What is the core of your business, and how do you differentiate yourselves from the competition in those fields of activity?
The core of the business is actually engineering and technical services for the oil, gas, LNG, and petrochemical industries. We started the business on the back of providing Nigerian content. In the past, an adequate level of expertise was not available in the country, whereby most of the qualified work was undertaken by foreign employees. We started thinking about how to make local workers productive, and get them the exposure they needed. The government understood that goal and officially signed the Nigerian Content Act. So the major differentiator for us is that ours is a Nigerian company playing in an environment that is mostly a domain for multinationals. Of course, we offer more competitive pricing, and we add value by training local engineers. At the end of the day, we see the development of a hub of expertise that can actually serve the Gulf of Guinea region, which stretches from Mauritania to Mozambique.
How has the Nigerian Content Act changed the industry, and what has changed for your business?

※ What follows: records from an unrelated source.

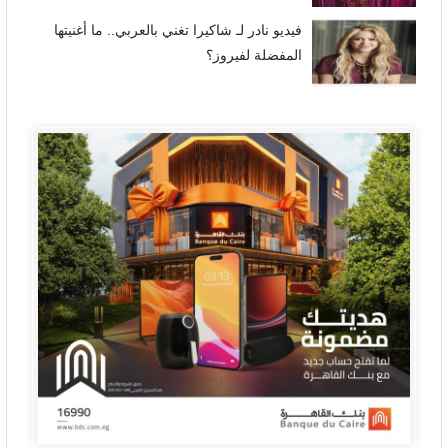
فيديو نادر لـ شاكيرا تغني بالعربي.. ما أغنيتها
المفضلة لفيروز؟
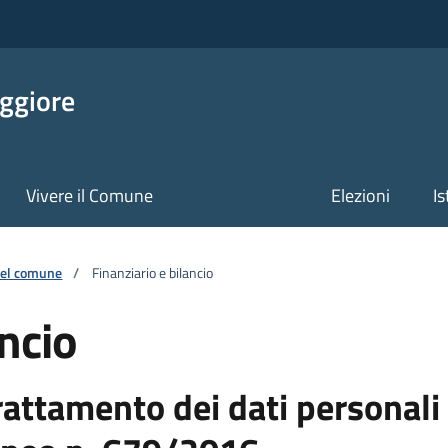
ggiore
Vivere il Comune
Elezioni
Is
 del comune
/
Finanziario e bilancio
ancio
ttamento dei dati personali a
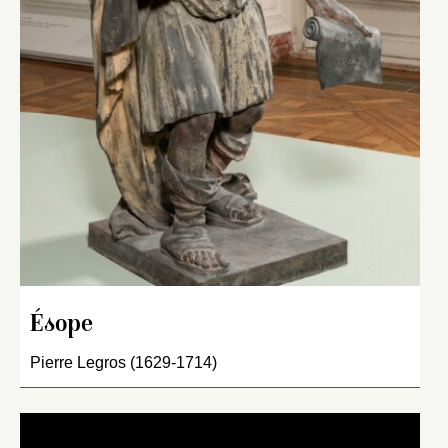
Ésope
Pierre Legros (1629-1714)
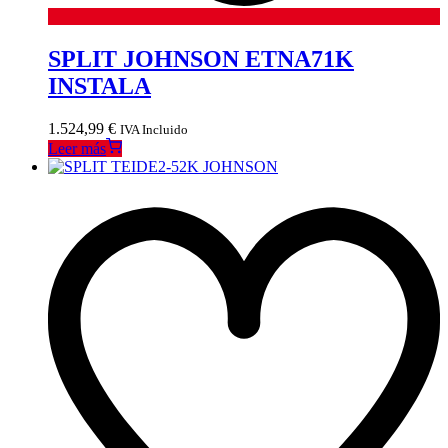
SPLIT JOHNSON ETNA71K
INSTALA
1.524,99
€
IVA Incluido
Leer más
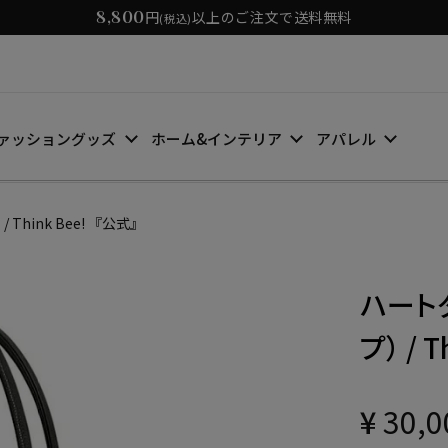
8,800
円
以上のご注文で送料無料
(税込)
ァッショングッズ
ホーム&インテリア
アパレル
hink Bee! 『公式』
ハート
プ） / 
¥
30,0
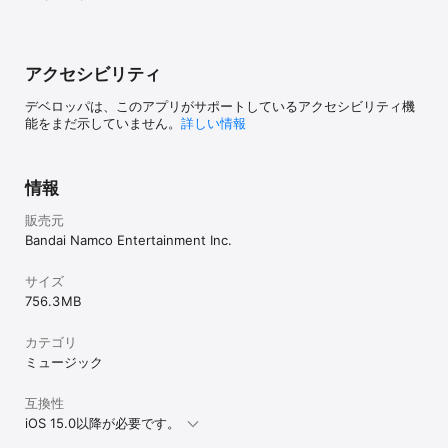
アクセシビリティ
デベロッパは、このアプリがサポートしているアクセシビリティ機
能をまだ示していません。
詳しい情報
情報
販売元
Bandai Namco Entertainment Inc.
サイズ
756.3 MB
カテゴリ
ミュージック
互換性
iOS 15.0以降が必要です。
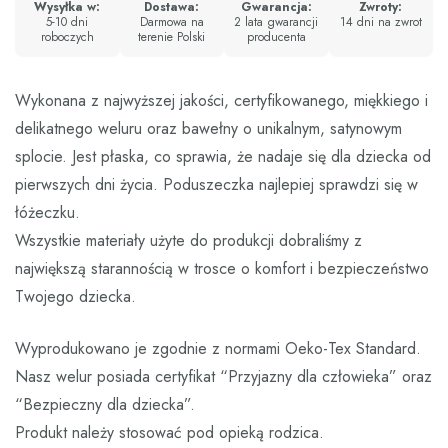
Wysyłka w:
Dostawa:
Gwarancja:
Zwroty:
5-10 dni
Darmowa na
2 lata gwarancji
14 dni na zwrot
roboczych
terenie Polski
producenta
Wykonana z najwyższej jakości, certyfikowanego, miękkiego i
delikatnego weluru oraz bawełny o unikalnym, satynowym
splocie. Jest płaska, co sprawia, że nadaje się dla dziecka od
pierwszych dni życia. Poduszeczka najlepiej sprawdzi się w
łóżeczku.
Wszystkie materiały użyte do produkcji dobraliśmy z
największą starannością w trosce o komfort i bezpieczeństwo
Twojego dziecka.
Wyprodukowano je zgodnie z normami Oeko-Tex Standard.
Nasz welur posiada certyfikat “Przyjazny dla człowieka” oraz
“Bezpieczny dla dziecka”.
Produkt należy stosować pod opieką rodzica.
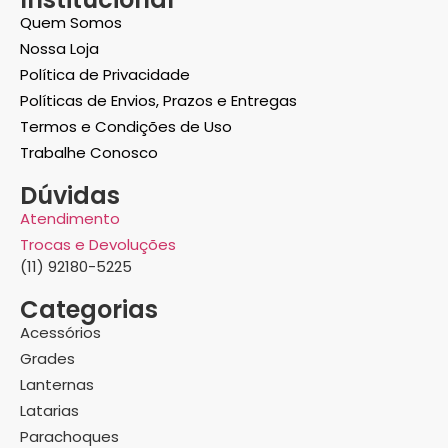
Quem Somos
Nossa Loja
Política de Privacidade
Políticas de Envios, Prazos e Entregas
Termos e Condições de Uso
Trabalhe Conosco
Dúvidas
Atendimento
Trocas e Devoluções
(11) 92180-5225
Categorias
Acessórios
Grades
Lanternas
Latarias
Parachoques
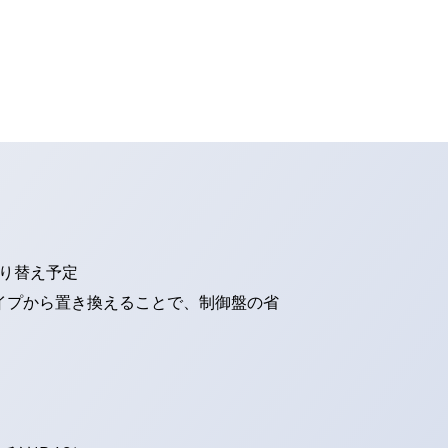
切り替え予定
タイプから置き換えることで、制御盤の省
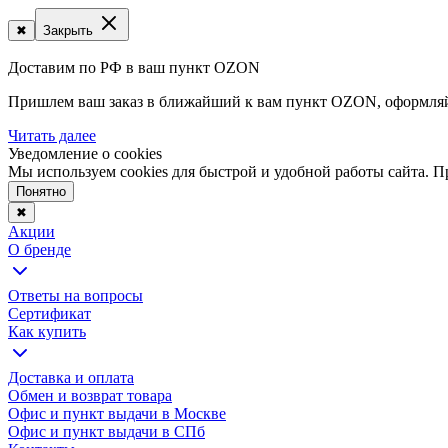
✖
Закрыть
Доставим по РФ в ваш пункт OZON
Пришлем ваш заказ в ближайший к вам пункт OZON, оформляйте
Читать далее
Уведомление о cookies
Мы используем cookies для быстрой и удобной работы сайта. 
Понятно
✖
Акции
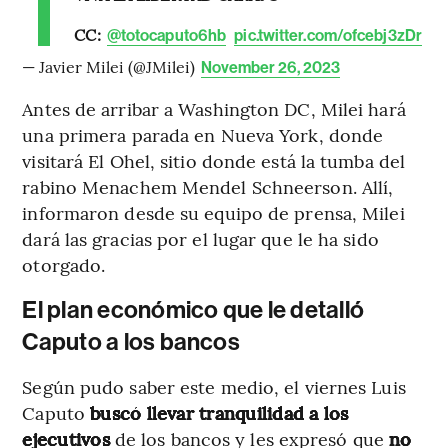
CC:
@totocaputo6hb
pic.twitter.com/ofcebj3zDr
— Javier Milei (@JMilei)
November 26, 2023
Antes de arribar a Washington DC, Milei hará
una primera parada en Nueva York, donde
visitará El Ohel, sitio donde está la tumba del
rabino Menachem Mendel Schneerson. Allí,
informaron desde su equipo de prensa, Milei
dará las gracias por el lugar que le ha sido
otorgado.
El plan económico que le detalló
Caputo a los bancos
Según pudo saber este medio, el viernes Luis
Caputo
buscó llevar tranquilidad a los
ejecutivos
de los bancos y les expresó que
no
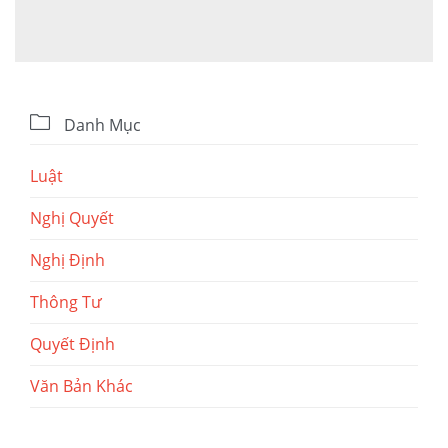

Danh Mục
Luật
Nghị Quyết
Nghị Định
Thông Tư
Quyết Định
Văn Bản Khác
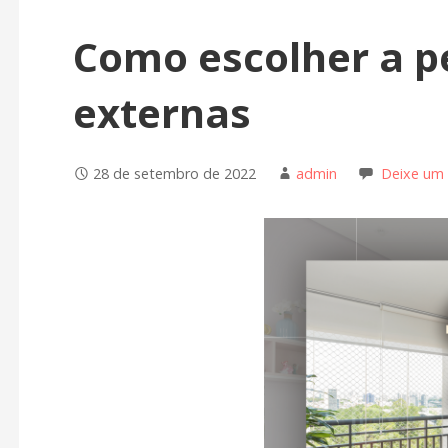
Como escolher a p
externas
28 de setembro de 2022
admin
Deixe um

The Act has changed the industry considerably. Yet, we are still not where we are supposed to be in terms of the economic activities coming out of the Nigeria. We are still low on capacity. We do have enough engineers, but some so-called engineers are not trainable. In some cases, this is because the education system is still focused on theory, as opposed to practice. However over time, the Act will generate the desired effect. We have multiplied our turnover by almost 30 over the past five to six years, simply because we were given the opportunity to do things locally. It was easier for us to key into that opportunity and drive it forward.

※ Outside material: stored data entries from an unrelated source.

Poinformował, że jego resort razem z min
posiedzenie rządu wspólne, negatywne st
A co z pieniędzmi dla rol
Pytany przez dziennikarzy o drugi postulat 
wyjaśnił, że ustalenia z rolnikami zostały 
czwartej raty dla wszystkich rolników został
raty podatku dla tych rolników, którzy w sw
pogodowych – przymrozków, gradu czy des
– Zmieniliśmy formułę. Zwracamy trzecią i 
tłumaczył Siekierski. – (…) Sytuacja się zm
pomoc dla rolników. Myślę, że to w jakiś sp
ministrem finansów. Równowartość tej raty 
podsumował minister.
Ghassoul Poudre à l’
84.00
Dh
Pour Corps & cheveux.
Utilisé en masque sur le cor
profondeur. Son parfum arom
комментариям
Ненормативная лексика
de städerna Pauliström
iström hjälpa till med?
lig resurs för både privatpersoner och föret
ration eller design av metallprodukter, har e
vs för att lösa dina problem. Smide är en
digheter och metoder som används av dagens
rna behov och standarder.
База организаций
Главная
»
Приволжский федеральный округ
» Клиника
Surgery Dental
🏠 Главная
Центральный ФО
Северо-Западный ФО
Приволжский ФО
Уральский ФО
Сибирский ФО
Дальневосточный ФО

How can the government support you in terms of training people for the future?
You cannot leave this to the government alone. We, as private entities, also need to play a role. As a matter of fact, we knew just recently that there is an industrial training fund set up by the government to ensure that, when you train your workers, you can either assess them or else have some money reimbursed for training and development. I think there is a need for government awareness, so that companies know that training is not just going to come from the bottom line. In the end, there is going to be a partnership between the private sector and the government.
What kind of model do you operate for collaboration with partners?

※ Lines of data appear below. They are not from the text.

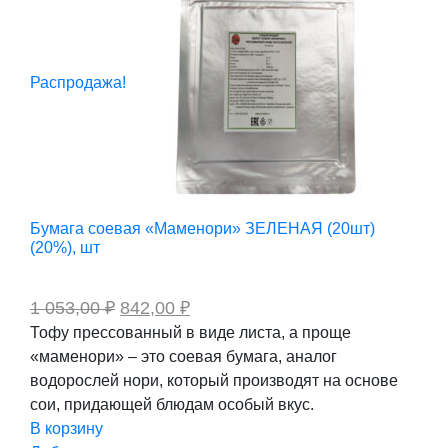
Распродажа!
Бумага соевая «Маменори» ЗЕЛЕНАЯ (20шт)
(20%), шт
Первоначальная
Текущая
1 053,00
₽
842,00
₽
цена
цена:
Тофу прессованный в виде листа, а проще
составляла
842,00 ₽.
«маменори» – это соевая бумага, аналог
1
053,00 ₽.
водорослей нори, который производят на основе
сои, придающей блюдам особый вкус.
В корзину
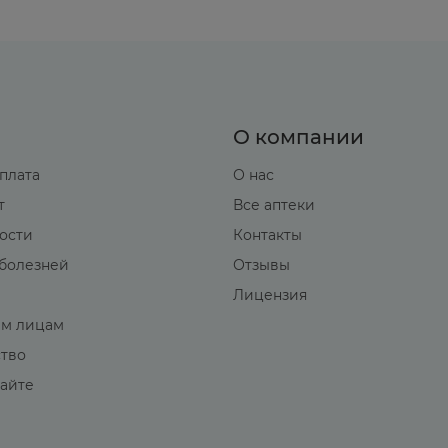
О компании
оплата
О нас
т
Все аптеки
вости
Контакты
болезней
Отзывы
Лицензия
м лицам
ство
сайте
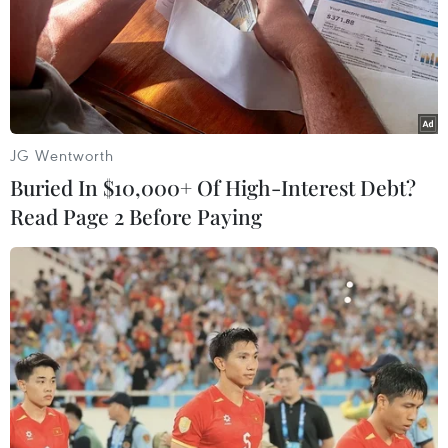
JG Wentworth
Buried In $10,000+ Of High-Interest Debt?
Read Page 2 Before Paying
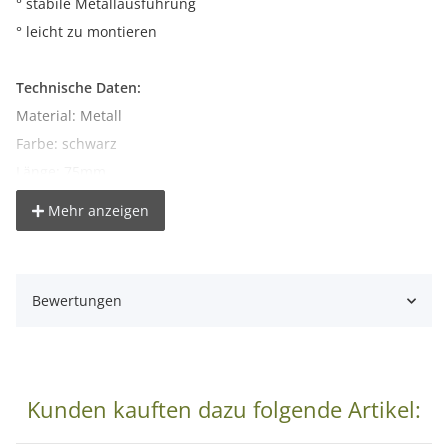
° stabile Metallausführung
° leicht zu montieren
Technische Daten:
Material: Metall
Farbe: schwarz
Länge: 75mm
Innendurchmesser: 16mm | 5/8 Spigot
Mehr anzeigen
Lieferumfang:
1x Kupplungsadapter Hülse
Bewertungen
Kunden kauften dazu folgende Artikel:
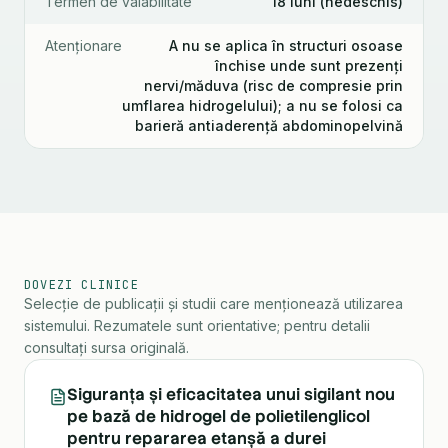
Termen de valabilitate
18 luni (nedeschis)
Atenționare
A nu se aplica în structuri osoase
închise unde sunt prezenți
nervi/măduva (risc de compresie prin
umflarea hidrogelului); a nu se folosi ca
barieră antiaderență abdominopelvină
DOVEZI CLINICE
Selecție de publicații și studii care menționează utilizarea
sistemului. Rezumatele sunt orientative; pentru detalii
consultați sursa originală.
Siguranța și eficacitatea unui sigilant nou
pe bază de hidrogel de polietilenglicol
pentru repararea etanșă a durei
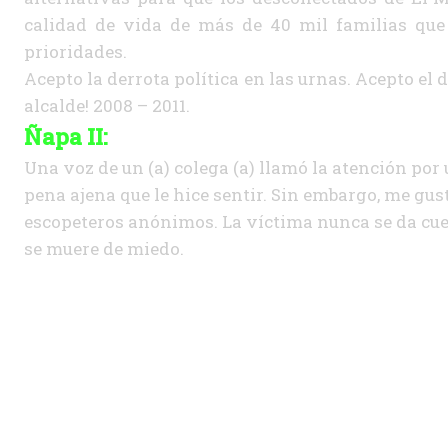
calidad de vida de más de 40 mil familias que 
prioridades.
Acepto la derrota política en las urnas. Acepto el de
alcalde! 2008 – 2011.
Ñapa II:
Una voz de un (a) colega (a) llamó la atención por 
pena ajena que le hice sentir. Sin embargo, me gus
escopeteros anónimos. La víctima nunca se da cuent
se muere de miedo.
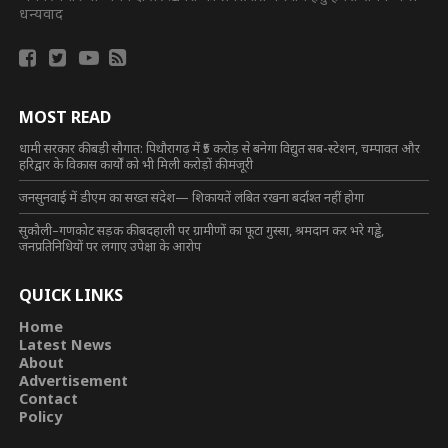
धन्यवाद
MOST READ
धामी सरकार की बड़ी सौगात: पिथौरागढ़ में ₹5 करोड़ से बनेगा विद्युत सब-स्टेशन, चम्पावत और
हरिद्वार के विकास कार्यों को भी मिली करोड़ों की मंजूरी
जनसुनवाई में डीएम का सख्त संदेश— शिकायतें लंबित रखना बर्दाश्त नहीं होगा
सुकौली–गणकोट सड़क की बदहाली पर ग्रामीणों का फूटा गुस्सा, श्रमदान कर भरे गड्ढे,
जनप्रतिनिधियों पर लगाए उपेक्षा के आरोप
QUICK LINKS
Home
Latest News
About
Advertisement
Contact
Policy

Our model is truly simple, and based on understanding where the markets are. There is no problem setting up a facility closer to the region that we are trying to sell to. But if the market is predominantly Nigeria, then I really think that the best option is to sell our product in Nigeria. What we will not do is to simply be an agent collecting a commission. We feel that if we know there is value to be added by Nigerians, and there are projects going on here in Nigeria, we want to go into partnership. What we also saw was that, with very good engineers coming out of Nigeria, potential partners were even coming to us to work together in the region. We did work on the Chad-Cameroon pipeline project. Makon also worked on the West African Gas Pipeline Project, with our engineers in Benin, Togo, and Ghana. It has been a successful model for our partners, because when they have issues, suddenly there are engineers who know how to address them. Our engineers are predominantly from here, so they do not go to other regions. For clients, they have been able to have resources closer at hand. They can call us and we are just a couple of miles away. Also, it is cheaper for them. For an engineer in Nigeria, in this locality, we are not going to charge you the expert rate prevailing in Houston or Calgary. We charge local rates, but the staff is nonetheless well trained. Meanwhile, we add value for our stakeholders as well: the country, the shareholders, and individuals.
Are you actively looking for partnerships or collaborations?
In the oil industry, technology is not stagnant. Companies are always developing new models. I think that building trust is important, and it is also good for our partners to see that value is being created here. Makon has been working with Rockwell Automation for a long time, and the same thing goes for ABB Nigeria.
Where do you see the next opportunities in the gas industry?
There is great potential for growth, and Nigeria remains low on gas. We see growth in that area, and feel that if the Petroleum Industry Bill (PIB) is passed appropriately, it could open up the playing field. Also, the energy sector has huge potential if you look at how many Nigerians are still lacking a sufficient energy supply. And with a population of approximately 170 million people, if you develop a middle class, that represents a huge market in itself. We observed this in the telecoms sector. That market opened up slowly, but eventually Nigeria became a magnet for innovation when the momentum picked up. We believe wholeheartedly in this environment. I have been abroad to observe the industry, but we feel that there is huge local potential. And we will also have the opportunity to transform the country into the hub for the Gulf of Guinea.
What would you change in the regulatory framework for the oil and gas sector?
Passing the PIB would change the landscape. And if you take the electricity sector, for example, I believe this government has done the hard work, by ensuring that the distribution and generating companies have been privatized. What I have seen over the past year and a half is that an entity such as the Nigerian Gas Company would perpetually owe something for its gas supply. Today, they pay for gas supply, because the end customer is no longer the government, but private entities. That act in itself has removed the dislocation in that sector. Once the PIB passes many elements will fall into place.